Not much of a truth, but M32 and Imperium? I'm not convinced.


----------



## Gret79 (May 11, 2012)

How old is this? 

I alway's thought the harrowing were Dark Eldar - Everything would fit if it was. the echoing vault could quite easily be a webway portal. 
'There removed from both euclidean realspace and the empyrean sea's of the warp' - would fit commorragh quite nicely.

If this fluff is old enough, it could have been pre-dark eldar codex's and would have been a good precursor. If it's new then i don't see it as DE - They'd just have written about mankinds early meetings with the Dark Eldar.


----------



## Xisor (Oct 1, 2011)

It's text from _The Radical's Handbook_ which is a 2009/2010 publication by FFG for _Dark Heresy_.


----------



## Gret79 (May 11, 2012)

Xisor said:


> It's text from _The Radical's Handbook_ which is a 2009/2010 publication by FFG for _Dark Heresy_.

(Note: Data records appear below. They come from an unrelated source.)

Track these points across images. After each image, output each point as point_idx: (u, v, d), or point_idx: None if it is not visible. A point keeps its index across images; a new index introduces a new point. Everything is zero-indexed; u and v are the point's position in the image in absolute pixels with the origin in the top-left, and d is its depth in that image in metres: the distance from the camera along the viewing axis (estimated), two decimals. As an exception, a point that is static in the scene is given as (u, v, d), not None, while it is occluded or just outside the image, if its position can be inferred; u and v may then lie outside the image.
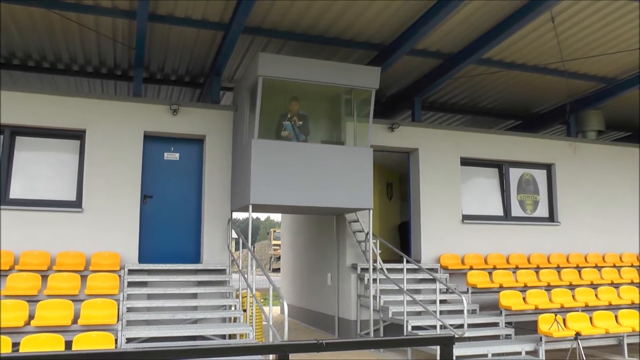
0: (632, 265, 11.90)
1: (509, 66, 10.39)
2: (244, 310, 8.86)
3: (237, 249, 18.83)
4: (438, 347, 6.91)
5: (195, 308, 8.56)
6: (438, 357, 7.53)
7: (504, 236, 11.34)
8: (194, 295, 8.73)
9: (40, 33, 8.99)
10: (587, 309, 9.79)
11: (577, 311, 9.57)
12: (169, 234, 9.40)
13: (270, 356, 6.61)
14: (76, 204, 8.90)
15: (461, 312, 9.36)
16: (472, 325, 9.16)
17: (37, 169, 8.91)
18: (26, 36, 9.10)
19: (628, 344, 9.46)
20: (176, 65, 10.50)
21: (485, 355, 7.85)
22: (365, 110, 9.49)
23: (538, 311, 9.41)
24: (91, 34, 9.08)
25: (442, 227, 10.88)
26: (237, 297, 8.88)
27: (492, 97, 12.34)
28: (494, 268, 10.72)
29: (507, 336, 8.74)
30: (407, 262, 9.35)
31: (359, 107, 9.77)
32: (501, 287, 10.05)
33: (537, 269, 10.99)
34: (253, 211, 8.75)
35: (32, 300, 7.72)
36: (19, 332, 7.01)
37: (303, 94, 9.84)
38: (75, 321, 7.40)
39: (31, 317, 7.46)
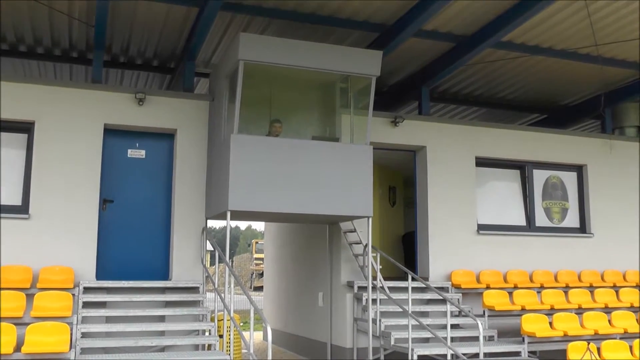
0: (677, 285, 11.92)
1: (532, 50, 10.42)
2: (220, 336, 8.82)
3: (212, 263, 18.80)
4: (447, 380, 6.89)
5: (162, 333, 8.51)
6: (448, 392, 7.51)
7: (526, 250, 11.37)
8: (162, 318, 8.68)
9: (-19, 7, 8.95)
10: (626, 336, 9.78)
11: (614, 339, 9.57)
12: (132, 246, 9.36)
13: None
14: (22, 209, 8.84)
15: (476, 339, 9.35)
16: (489, 355, 9.15)
17: (-24, 168, 8.86)
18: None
19: (671, 377, 9.46)
20: (143, 46, 10.46)
21: (504, 390, 7.85)
22: (364, 101, 9.48)
23: (567, 338, 9.39)
24: (42, 10, 9.03)
25: (453, 239, 10.88)
26: (213, 320, 8.85)
27: (512, 86, 12.37)
28: (515, 287, 10.73)
29: (530, 367, 8.74)
30: (413, 279, 9.33)
31: (356, 98, 9.76)
32: (523, 310, 10.05)
33: (566, 289, 11.00)
34: (232, 219, 8.73)
35: (-33, 323, 7.64)
36: (-48, 361, 6.93)
37: (291, 82, 9.84)
38: (18, 349, 7.32)
39: (-33, 343, 7.38)
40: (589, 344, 8.64)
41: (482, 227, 11.21)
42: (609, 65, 10.97)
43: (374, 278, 9.57)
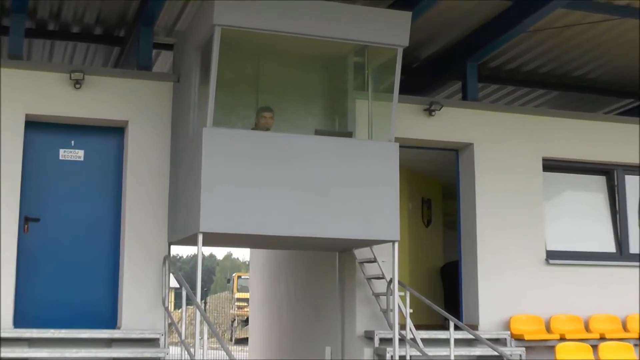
0: None
1: (622, 12, 10.35)
2: (189, 408, 8.76)
3: (177, 305, 18.77)
4: None
5: (108, 403, 8.50)
6: None
7: (617, 286, 11.29)
8: (107, 382, 8.66)
9: None
10: None
11: None
12: (65, 281, 9.30)
13: None
14: None
15: (545, 410, 9.30)
16: None
17: None
18: None
19: None
20: (80, 9, 10.47)
21: None
22: (386, 81, 9.50)
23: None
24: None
25: (513, 271, 10.84)
26: (178, 385, 8.83)
27: (594, 62, 12.34)
28: (602, 338, 10.66)
29: None
30: (456, 328, 9.29)
31: (376, 77, 9.77)
32: (614, 370, 10.01)
33: (677, 340, 10.93)
34: (205, 244, 8.69)
35: None
36: None
37: (286, 56, 9.84)
38: None
39: None
40: None
41: (553, 255, 11.16)
42: None
43: (402, 327, 9.49)
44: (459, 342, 10.00)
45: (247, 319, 21.25)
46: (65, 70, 9.50)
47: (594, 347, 10.41)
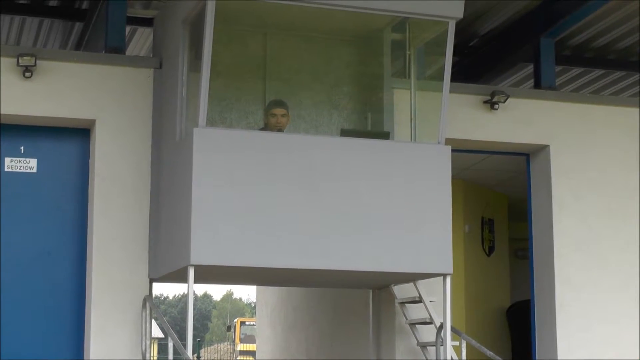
0: None
1: None
2: None
3: (162, 362, 18.80)
4: None
5: None
6: None
7: None
8: None
9: None
10: None
11: None
12: (11, 334, 9.22)
13: None
14: None
15: None
16: None
17: None
18: None
19: None
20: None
21: None
22: (434, 65, 9.56)
23: None
24: None
25: (604, 315, 10.78)
26: None
27: None
28: None
29: None
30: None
31: (421, 60, 9.77)
32: None
33: None
34: (197, 281, 8.74)
35: None
36: None
37: (302, 33, 9.90)
38: None
39: None
40: None
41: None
42: None
43: (457, 387, 9.52)
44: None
45: (254, 378, 21.30)
46: (10, 53, 9.45)
47: None
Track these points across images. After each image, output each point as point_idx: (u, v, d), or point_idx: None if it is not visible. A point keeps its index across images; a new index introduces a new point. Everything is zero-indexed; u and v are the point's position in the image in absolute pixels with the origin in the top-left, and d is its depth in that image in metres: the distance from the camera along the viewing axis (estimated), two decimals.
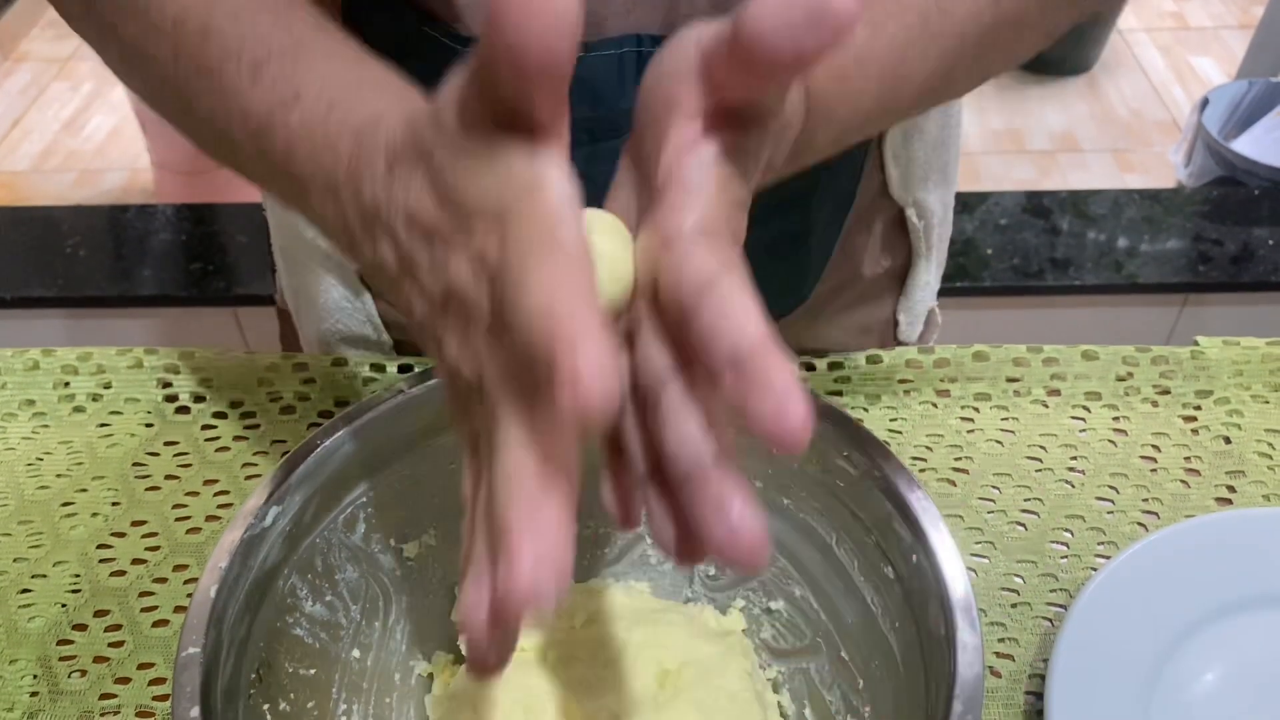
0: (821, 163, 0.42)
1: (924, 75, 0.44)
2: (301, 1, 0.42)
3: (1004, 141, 2.35)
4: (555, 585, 0.26)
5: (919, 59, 0.43)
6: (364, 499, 0.50)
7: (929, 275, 0.71)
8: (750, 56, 0.29)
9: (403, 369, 0.67)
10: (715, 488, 0.29)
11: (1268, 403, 0.65)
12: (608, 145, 0.47)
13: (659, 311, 0.31)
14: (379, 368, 0.67)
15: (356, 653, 0.50)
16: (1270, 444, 0.63)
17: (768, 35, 0.28)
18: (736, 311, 0.28)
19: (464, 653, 0.42)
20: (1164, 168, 2.25)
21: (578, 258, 0.28)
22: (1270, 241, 1.47)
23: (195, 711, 0.39)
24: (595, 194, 0.34)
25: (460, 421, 0.35)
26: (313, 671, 0.48)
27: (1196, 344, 0.68)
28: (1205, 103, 2.03)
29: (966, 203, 1.52)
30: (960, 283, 1.41)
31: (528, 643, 0.52)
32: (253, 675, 0.44)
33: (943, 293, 0.76)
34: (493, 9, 0.26)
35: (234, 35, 0.40)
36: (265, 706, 0.45)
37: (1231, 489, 0.61)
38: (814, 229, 0.64)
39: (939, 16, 0.42)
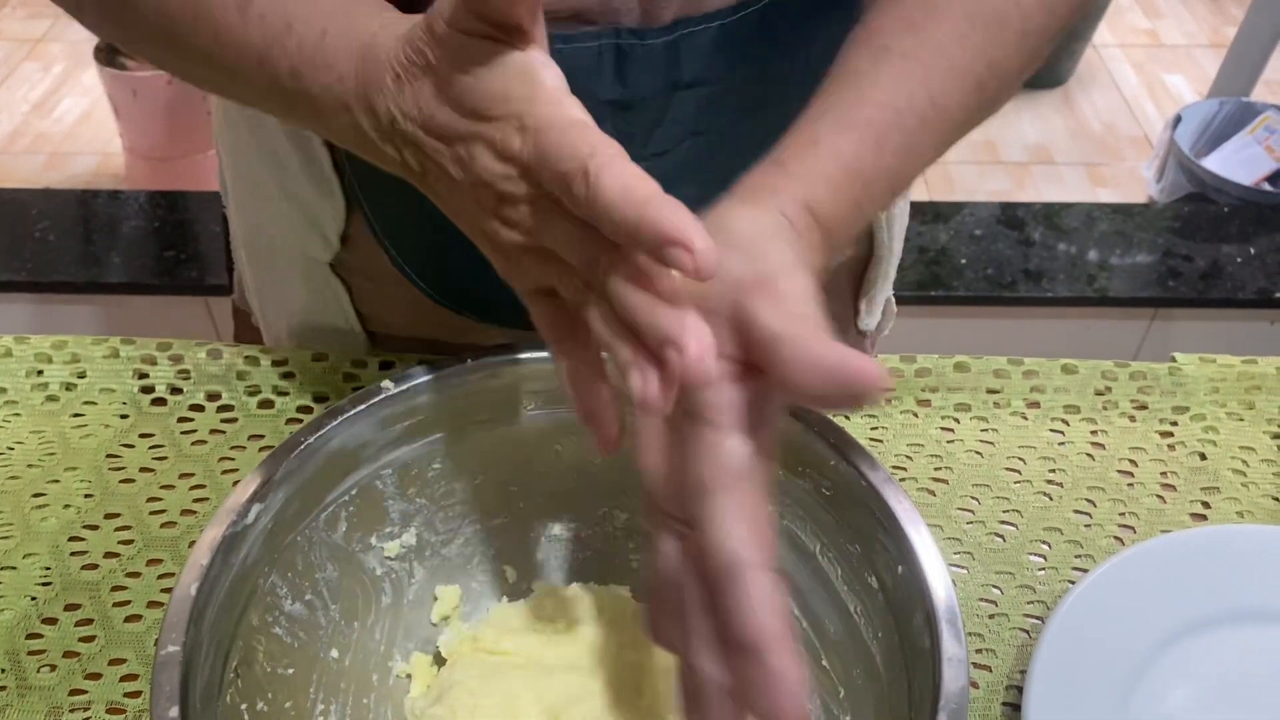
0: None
1: (925, 165, 0.45)
2: None
3: (979, 152, 2.37)
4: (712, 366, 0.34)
5: (919, 158, 0.44)
6: (346, 497, 0.49)
7: (889, 265, 0.72)
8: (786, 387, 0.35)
9: (383, 365, 0.66)
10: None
11: (1242, 420, 0.66)
12: None
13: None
14: (360, 363, 0.67)
15: (335, 652, 0.50)
16: (1244, 461, 0.64)
17: (803, 389, 0.34)
18: (754, 608, 0.35)
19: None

At which point I'll shut up and sidle away...:blush:

Edit:Been and checked - I was thinking of the harrowers from 'wolf at the door'


----------



## Codex Todd (Mar 22, 2009)

Hmm may have just found a good opening for my home brew chapter  Still undecided if loyal or renegade yet. But this is what I've been looking for!! Thank you


----------